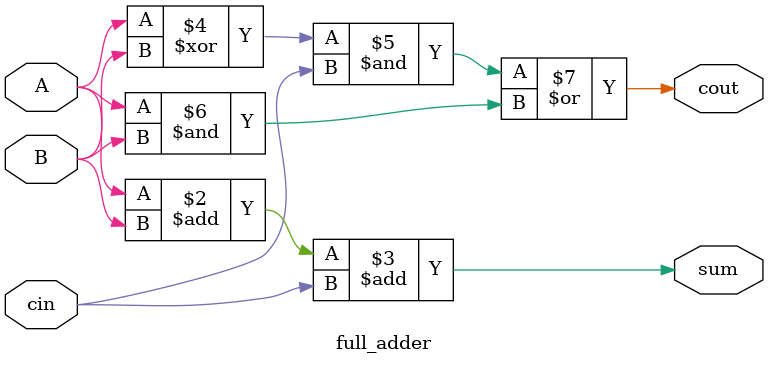
<source format=v>
module full_adder(output sum, output cout, input A, input B, input cin);
always @(A or B or  cin)
begin
    sum = A+B+cin;
    cout = ((A^B) & cin) | (A & B);
end
endmodule



</source>
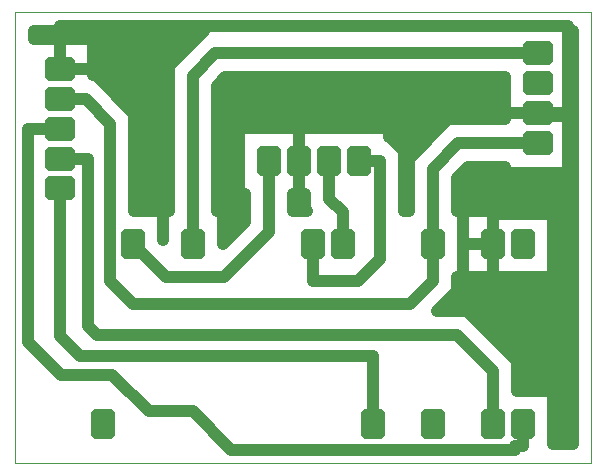
<source format=gbr>
G04 PROTEUS GERBER X2 FILE*
%TF.GenerationSoftware,Labcenter,Proteus,8.15-SP1-Build34318*%
%TF.CreationDate,2023-09-27T19:38:38+00:00*%
%TF.FileFunction,Copper,L1,Bot*%
%TF.FilePolarity,Positive*%
%TF.Part,Single*%
%TF.SameCoordinates,{be505f4d-15cc-4587-884f-e736d1e3a9c5}*%
%FSLAX45Y45*%
%MOMM*%
G01*
%TA.AperFunction,Conductor*%
%ADD10C,1.016000*%
%AMDIL001*
4,1,8,
-1.016000,0.965200,-0.711200,1.270000,0.711200,1.270000,1.016000,0.965200,1.016000,-0.965200,
0.711200,-1.270000,-0.711200,-1.270000,-1.016000,-0.965200,-1.016000,0.965200,
0*%
%TA.AperFunction,ComponentPad*%
%ADD11DIL001*%
%AMDIL002*
4,1,8,
-1.270000,0.711200,-0.965200,1.016000,0.965200,1.016000,1.270000,0.711200,1.270000,-0.711200,
0.965200,-1.016000,-0.965200,-1.016000,-1.270000,-0.711200,-1.270000,0.711200,
0*%
%ADD12DIL002*%
%TA.AperFunction,Profile*%
%ADD13C,0.101600*%
%TD.AperFunction*%
%TA.AperFunction,Conductor*%
G36*
X-5222520Y+3765999D02*
X-4720601Y+3765999D01*
X-4720601Y+3461199D01*
X-4697833Y+3461199D01*
X-4368801Y+3132167D01*
X-4368801Y+2311399D01*
X-4127501Y+2311399D01*
X-4127501Y+2065367D01*
X-4127499Y+2065365D01*
X-4127499Y+2311399D01*
X-4076699Y+2311399D01*
X-4076699Y+3534827D01*
X-3778506Y+3833020D01*
X-5222520Y+3833020D01*
X-5222520Y+3765999D01*
G37*
%TD.AperFunction*%
%TA.AperFunction,Conductor*%
G36*
X-676341Y+3387161D02*
X-676341Y+2625161D01*
X-1235139Y+2625161D01*
X-1235139Y+2675961D01*
X-1545173Y+2675961D01*
X-1638301Y+2582833D01*
X-1638301Y+2311399D01*
X-1587501Y+2311399D01*
X-1587501Y+1752601D01*
X-1638301Y+1752601D01*
X-1638301Y+1630333D01*
X-1805435Y+1463199D01*
X-1556833Y+1463199D01*
X-1130301Y+1036667D01*
X-1130301Y+787399D01*
X-825501Y+787399D01*
X-825501Y+330480D01*
X-657480Y+330480D01*
X-657480Y+3833020D01*
X-676341Y+3833020D01*
X-676341Y+3387161D01*
G37*
%TD.AperFunction*%
%LPC*%
G36*
X-1587499Y+1752601D02*
X-825501Y+1752601D01*
X-825501Y+2311399D01*
X-1587499Y+2311399D01*
X-1587499Y+1752601D01*
G37*
%LPD*%
%TA.AperFunction,Conductor*%
G36*
X-3024701Y+2311399D02*
X-2905665Y+2311399D01*
X-2923099Y+2328833D01*
X-2923099Y+2453901D01*
X-3024701Y+2453901D01*
X-3024701Y+2311399D01*
G37*
%TD.AperFunction*%
%TA.AperFunction,Conductor*%
G36*
X-3670301Y+3366493D02*
X-3670301Y+2311399D01*
X-3619501Y+2311399D01*
X-3619501Y+2027865D01*
X-3431099Y+2216267D01*
X-3431099Y+2453901D01*
X-3481899Y+2453901D01*
X-3481899Y+3012699D01*
X-2211901Y+3012699D01*
X-2211901Y+2936499D01*
X-2201833Y+2936499D01*
X-2082801Y+2817467D01*
X-2082801Y+2311399D01*
X-2044699Y+2311399D01*
X-2044699Y+2751167D01*
X-1713507Y+3082359D01*
X-1235139Y+3082359D01*
X-1235139Y+3437961D01*
X-3598833Y+3437961D01*
X-3670301Y+3366493D01*
G37*
%TD.AperFunction*%
D10*
X-1841500Y+2032000D02*
X-1841500Y+1714500D01*
X-2032000Y+1524000D01*
X-4381500Y+1524000D01*
X-4572000Y+1714500D01*
X-4572000Y+3048000D01*
X-4782000Y+3258000D01*
X-5000000Y+3258000D01*
X-1841500Y+2032000D02*
X-1841500Y+2667000D01*
X-1629340Y+2879160D01*
X-955740Y+2879160D01*
X-955740Y+3641160D02*
X-3683000Y+3641160D01*
X-3873500Y+3450660D01*
X-3873500Y+2032000D01*
X-698500Y+3111500D02*
X-698500Y+3873500D01*
X-5000000Y+3873500D01*
X-5000000Y+3512000D01*
X-1333500Y+2032000D02*
X-1333500Y+2286000D01*
X-889000Y+2286000D01*
X-698500Y+2476500D01*
X-698500Y+3111500D01*
X-889000Y+3111500D02*
X-698500Y+3111500D01*
X-955740Y+3133160D02*
X-955740Y+3111500D01*
X-889000Y+3111500D01*
X-2719900Y+2733300D02*
X-2719900Y+2413000D01*
X-2603500Y+2296600D01*
X-2603500Y+2032000D01*
X-2857500Y+2032000D02*
X-2857500Y+1714500D01*
X-2476500Y+1714500D01*
X-2286000Y+1905000D01*
X-2286000Y+2733300D01*
X-2465900Y+2733300D01*
X-3227900Y+2733300D02*
X-3227900Y+2132100D01*
X-3610000Y+1750000D01*
X-4099500Y+1750000D01*
X-4381500Y+2032000D01*
X-5000000Y+2750000D02*
X-4762500Y+2750000D01*
X-4762500Y+1333500D01*
X-4689000Y+1260000D01*
X-1641000Y+1260000D01*
X-1333500Y+952500D01*
X-1333500Y+508000D01*
X-2349500Y+508000D02*
X-2349500Y+1080000D01*
X-4830000Y+1080000D01*
X-5000000Y+1250000D01*
X-5000000Y+2500000D01*
X-5000000Y+3004000D02*
X-5270000Y+3004000D01*
X-5270000Y+1200000D01*
X-4992431Y+922431D01*
X-4562431Y+922431D01*
X-4250000Y+610000D01*
X-3876778Y+610000D01*
X-3552668Y+285890D01*
X-1143000Y+285890D01*
X-1143000Y+317500D01*
X-1079500Y+317500D01*
X-1079500Y+508000D01*
X-5222520Y+3765999D02*
X-4720601Y+3765999D01*
X-4720601Y+3461199D01*
X-4697833Y+3461199D01*
X-4368801Y+3132167D01*
X-4368801Y+2311399D01*
X-4127501Y+2311399D01*
X-4127501Y+2065367D01*
X-4127499Y+2065365D01*
X-4127499Y+2311399D01*
X-4076699Y+2311399D01*
X-4076699Y+3534827D01*
X-3778506Y+3833020D01*
X-5222520Y+3833020D01*
X-5222520Y+3765999D01*
X-676341Y+3387161D02*
X-676341Y+2625161D01*
X-1235139Y+2625161D01*
X-1235139Y+2675961D01*
X-1545173Y+2675961D01*
X-1638301Y+2582833D01*
X-1638301Y+2311399D01*
X-1587501Y+2311399D01*
X-1587501Y+1752601D01*
X-1638301Y+1752601D01*
X-1638301Y+1630333D01*
X-1805435Y+1463199D01*
X-1556833Y+1463199D01*
X-1130301Y+1036667D01*
X-1130301Y+787399D01*
X-825501Y+787399D01*
X-825501Y+330480D01*
X-657480Y+330480D01*
X-657480Y+3833020D01*
X-676341Y+3833020D01*
X-676341Y+3387161D01*
X-1587499Y+1752601D02*
X-825501Y+1752601D01*
X-825501Y+2311399D01*
X-1587499Y+2311399D01*
X-1587499Y+1752601D01*
X-3024701Y+2311399D02*
X-2905665Y+2311399D01*
X-2923099Y+2328833D01*
X-2923099Y+2453901D01*
X-3024701Y+2453901D01*
X-3024701Y+2311399D01*
X-3670301Y+3366493D02*
X-3670301Y+2311399D01*
X-3619501Y+2311399D01*
X-3619501Y+2027865D01*
X-3431099Y+2216267D01*
X-3431099Y+2453901D01*
X-3481899Y+2453901D01*
X-3481899Y+3012699D01*
X-2211901Y+3012699D01*
X-2211901Y+2936499D01*
X-2201833Y+2936499D01*
X-2082801Y+2817467D01*
X-2082801Y+2311399D01*
X-2044699Y+2311399D01*
X-2044699Y+2751167D01*
X-1713507Y+3082359D01*
X-1235139Y+3082359D01*
X-1235139Y+3437961D01*
X-3598833Y+3437961D01*
X-3670301Y+3366493D01*
X-2973900Y+2504701D02*
X-2973900Y+2733300D01*
X-2973900Y+2961899D02*
X-2973900Y+2733300D01*
X-1184339Y+3133160D02*
X-955740Y+3133160D01*
X-727141Y+3133160D02*
X-955740Y+3133160D01*
X-5000000Y+3715199D02*
X-5000000Y+3512000D01*
X-4771401Y+3512000D02*
X-5000000Y+3512000D01*
X-1333500Y+1803401D02*
X-1333500Y+2032000D01*
X-1536699Y+2032000D02*
X-1333500Y+2032000D01*
X-1333500Y+2260599D02*
X-1333500Y+2032000D01*
D11*
X-2465900Y+2733300D03*
X-2719900Y+2733300D03*
X-2973900Y+2733300D03*
X-3227900Y+2733300D03*
D12*
X-955740Y+2879160D03*
X-955740Y+3133160D03*
X-955740Y+3387160D03*
X-955740Y+3641160D03*
X-5000000Y+2500000D03*
X-5000000Y+2750000D03*
X-5000000Y+3004000D03*
X-5000000Y+3258000D03*
X-5000000Y+3512000D03*
D11*
X-1079500Y+508000D03*
X-1333500Y+508000D03*
X-1841500Y+508000D03*
X-2349500Y+508000D03*
X-4635500Y+508000D03*
X-4381500Y+2032000D03*
X-3873500Y+2032000D03*
X-2857500Y+2032000D03*
X-2603500Y+2032000D03*
X-1841500Y+2032000D03*
X-1333500Y+2032000D03*
X-1079500Y+2032000D03*
D13*
X-5380000Y+173000D02*
X-500000Y+173000D01*
X-500000Y+3990500D01*
X-5380000Y+3990500D01*
X-5380000Y+173000D01*
M02*

</source>
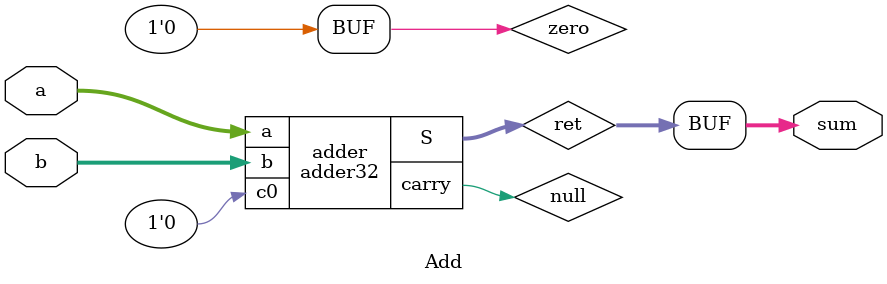
<source format=v>
module CarryLookaheadAdder(
        input wire[3:0] a,
        input wire[3:0] b,
        input wire c0,
        output wire[3:0] S,
        output wire carry
    );
    wire[3:0] c;
    wire[3:0] G = a & b;
    wire[3:0] P = a ^ b;
    assign c[0] = c0;
    assign S = P ^ c;

    assign c[1] = G[0] | (c[0] & P[0]);
    assign c[2] = G[1] | (P[1] & G[0]) | (c[0] & P[0] & P[1]);
    assign c[3] = G[2] | (P[2] & G[1]) | (P[2] & P[1] & G[0]) | (c[0] & P[0] & P[1] & P[2]);
    assign carry = G[3] | (P[3] & G[2]) | (P[3] & P[2] & G[1]) | (P[3] & P[2] & P[1] & G[0]) | (c[0] & P[0] & P[1] & P[2] & P[3]);
endmodule

module adder(
        input wire[15:0] a,
        input wire[15:0] b,
        input wire c0,
        output wire[15:0] S,
        output wire carry
    );    
    wire[3:1] c;    
    
    CarryLookaheadAdder subAdder0(a[3:0], b[3:0], c0, S[3:0], c[1]);
    CarryLookaheadAdder subAdder1(a[7:4], b[7:4], c[1], S[7:4], c[2]);
    CarryLookaheadAdder subAdder2(a[11:8], b[11:8], c[2], S[11:8], c[3]);
    CarryLookaheadAdder subAdder3(a[15:12], b[15:12], c[3], S[15:12], carry);
endmodule

module adder32(
        input wire[31:0] a,
        input wire[31:0] b,
        input wire c0,
        output wire[31:0] S,
        output wire carry
    );    
    wire[3:1] c;
    
    adder subAdder0(a[15:0], b[15:0], c0, S[15:0], c[1]);
    adder subAdder1(a[31:16], b[31:16], c[1], S[31:16], carry);
    
endmodule


module Add(
        input wire[31:0] a,
        input wire[31:0] b,
        output reg[31:0] sum
    );
    wire zero = 0;    
    wire[31:0] ret;
    adder32 adder(a, b, zero, ret, null);
    always @* begin
        sum <= ret;
    end
endmodule
</source>
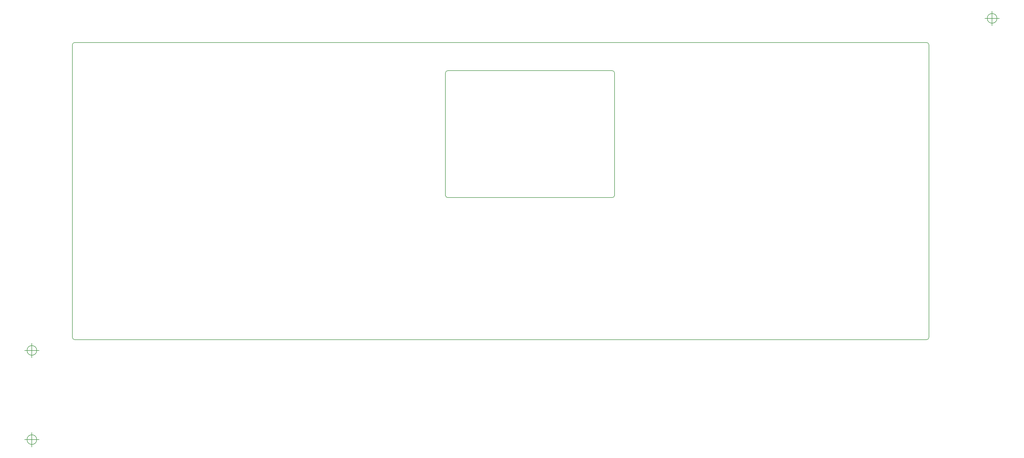
<source format=gbr>
%TF.GenerationSoftware,KiCad,Pcbnew,5.1.9*%
%TF.CreationDate,2021-03-31T15:24:56+02:00*%
%TF.ProjectId,OTTO-Beta-Front,4f54544f-2d42-4657-9461-2d46726f6e74,rev?*%
%TF.SameCoordinates,Original*%
%TF.FileFunction,Profile,NP*%
%FSLAX46Y46*%
G04 Gerber Fmt 4.6, Leading zero omitted, Abs format (unit mm)*
G04 Created by KiCad (PCBNEW 5.1.9) date 2021-03-31 15:24:56*
%MOMM*%
%LPD*%
G01*
G04 APERTURE LIST*
%TA.AperFunction,Profile*%
%ADD10C,0.150000*%
%TD*%
G04 APERTURE END LIST*
D10*
X307670000Y-8300000D02*
G75*
G02*
X308470000Y-9100000I0J-800000D01*
G01*
X308470000Y-109800000D02*
G75*
G02*
X307670000Y-110600000I-800000J0D01*
G01*
X14730000Y-110600000D02*
G75*
G02*
X13930000Y-109800000I0J800000D01*
G01*
X13930000Y-9100000D02*
G75*
G02*
X14730000Y-8300000I800000J0D01*
G01*
X307670000Y-8300000D02*
X14730000Y-8300000D01*
X13930000Y-9100000D02*
X13930000Y-109800000D01*
X308470000Y-109800000D02*
X308470000Y-9100000D01*
X14730000Y-110600000D02*
X307670000Y-110600000D01*
X1666666Y-145000000D02*
G75*
G03*
X1666666Y-145000000I-1666666J0D01*
G01*
X-2500000Y-145000000D02*
X2500000Y-145000000D01*
X0Y-142500000D02*
X0Y-147500000D01*
X200340000Y-60950000D02*
G75*
G02*
X199590000Y-61700000I-750000J0D01*
G01*
X142991041Y-61700000D02*
G75*
G02*
X142241041Y-60950000I0J750000D01*
G01*
X142240000Y-18750000D02*
G75*
G02*
X142990000Y-18000000I750000J0D01*
G01*
X199590000Y-18000000D02*
G75*
G02*
X200340000Y-18750000I0J-750000D01*
G01*
X142990000Y-18000000D02*
X199590000Y-18000000D01*
X142991041Y-61700000D02*
X199590000Y-61700000D01*
X142240000Y-18750000D02*
X142241041Y-60950000D01*
X200340000Y-18750000D02*
X200340000Y-60950000D01*
X1666666Y-114300000D02*
G75*
G03*
X1666666Y-114300000I-1666666J0D01*
G01*
X-2500000Y-114300000D02*
X2500000Y-114300000D01*
X0Y-111800000D02*
X0Y-116800000D01*
X331866666Y0D02*
G75*
G03*
X331866666Y0I-1666666J0D01*
G01*
X327700000Y0D02*
X332700000Y0D01*
X330200000Y2500000D02*
X330200000Y-2500000D01*
M02*

</source>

****************************************

* **AIM OF THE TASK**: What lines in the data above contain the word "GenerationSoftware"? Show them all.

* **WRITTEN SOLUTION**:
%TF.GenerationSoftware,Labcenter,Proteus,8.15-SP1-Build34318*%
%TF.GenerationSoftware,KiCad,Pcbnew,5.1.9*%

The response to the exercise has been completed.